Fotodokumentation aus der Sowjetunion im Jahre 1970
Ulrich Schede, Jahrgang 1945, studierte an der Hochschule der Künste in Berlin bei Hans Jaenisch. Nach seinem Abschluß als Meisterschüler 1971 widmete er sich vorwiegend der wissenschaftlichen Grafik in der Medizin und Archäologie. Das Haus am Lützowplatz zeigt von ihm in der Ausstellung „Klar, dass nicht alles bleibt, wie es war“ eine Auswahl von 80 Aufnahmen aus über 700 schwarz-weiß Fotografien, die im Rahmen einer Studienfahrt nach Moskau und Leningrad 1970 entstanden sind. Die Reise wurde von der Hochschule der Künste in Berlin organisiert und sollte eine Gruppe von Studenten mit dem Leben in der Sowjetunion anhand des Besuchs zweier Städte vertraut machen.
In dem Wechselspiel zwischen analytischer Herangehensweise und persönlichem Blickwinkel sind bei dieser Reise Fotografien entstanden, die das sowjetische Alltagsleben der 70er Jahre auf entwaffnend einfache Art in Bildern zeigen.
Weder verklären noch verurteilen diese Fotos die Vergangenheit. Sie halten statt dessen die Resultate einen Bildungsreise in eine fremde Welt fest, bei der die Reisegruppe diese wie auch sich gegenseitig besser kennen zu lernen versuchte. Das Spektrum der Fotografien reicht von den Menschenschlangen vor dem Lenin-Mausoleum bis zu halben Violinen, die man für 25 DM erstehen konnte, von einem leuchtendroten Transparent zu Lenins hundertstem Geburtstag bis zu Russen am Strand der Newa beim ersten Sonnenbad im Frühling, vom Fallschirmspringen im Gorkipark in Moskau bis zu den noch verkehrsarmen Strassen Moskaus und Leningrads, von ironischen Posen einzelner Russen vor der Kamera bis zu Blödeleien der Reisegruppe, die Distanz und Rückbesinnung auf sich selbst ermöglichten. Die fehlende Systematik bei der Auswahl der fotografierten Objekte verstärkt den Eindruck, hier einen ungefilterten Spiegel der Wirklichkeit vorgehalten zu bekommen. Als Führer wurde der Reisegruppe ein gut deutsch sprechender, junger Übersetzer gestellt, der aber selbst auch noch nicht mit Moskau und Leningrad wirklich vertraut war.

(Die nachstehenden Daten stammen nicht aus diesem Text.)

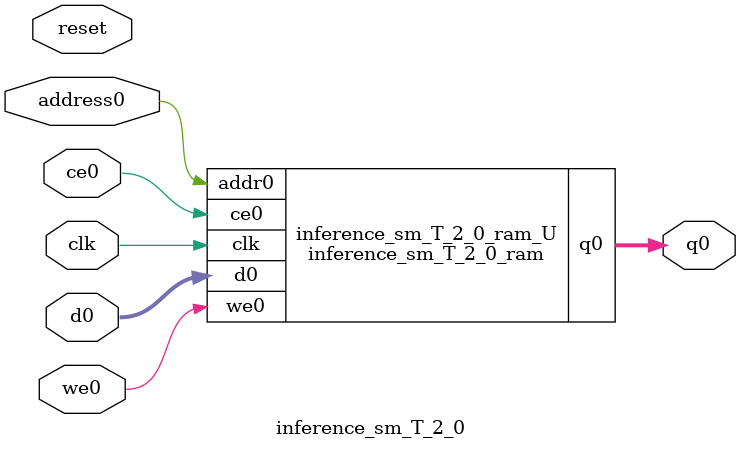
<source format=v>

`timescale 1 ns / 1 ps
module inference_sm_T_2_0_ram (addr0, ce0, d0, we0, q0,  clk);

parameter DWIDTH = 32;
parameter AWIDTH = 1;
parameter MEM_SIZE = 2;

input[AWIDTH-1:0] addr0;
input ce0;
input[DWIDTH-1:0] d0;
input we0;
output reg[DWIDTH-1:0] q0;
input clk;

(* ram_style = "distributed" *)reg [DWIDTH-1:0] ram[MEM_SIZE-1:0];




always @(posedge clk)  
begin 
    if (ce0) 
    begin
        if (we0) 
        begin 
            ram[addr0] <= d0; 
            q0 <= d0;
        end 
        else 
            q0 <= ram[addr0];
    end
end


endmodule


`timescale 1 ns / 1 ps
module inference_sm_T_2_0(
    reset,
    clk,
    address0,
    ce0,
    we0,
    d0,
    q0);

parameter DataWidth = 32'd32;
parameter AddressRange = 32'd2;
parameter AddressWidth = 32'd1;
input reset;
input clk;
input[AddressWidth - 1:0] address0;
input ce0;
input we0;
input[DataWidth - 1:0] d0;
output[DataWidth - 1:0] q0;



inference_sm_T_2_0_ram inference_sm_T_2_0_ram_U(
    .clk( clk ),
    .addr0( address0 ),
    .ce0( ce0 ),
    .d0( d0 ),
    .we0( we0 ),
    .q0( q0 ));

endmodule


</source>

Die Fotos hat Ulrich Schede mit einer in Berlin 1968 gekauften russischen Leica gemacht, noch keiner Spiegelreflexkamera, sondern einer reinen Sucherkamera mit dem Gehäuse der Leica M8, die aber äußerst robust und mit einem 50 mm Objektiv ausgestattet war.
Karin Pott wird in die Ausstellung einführen.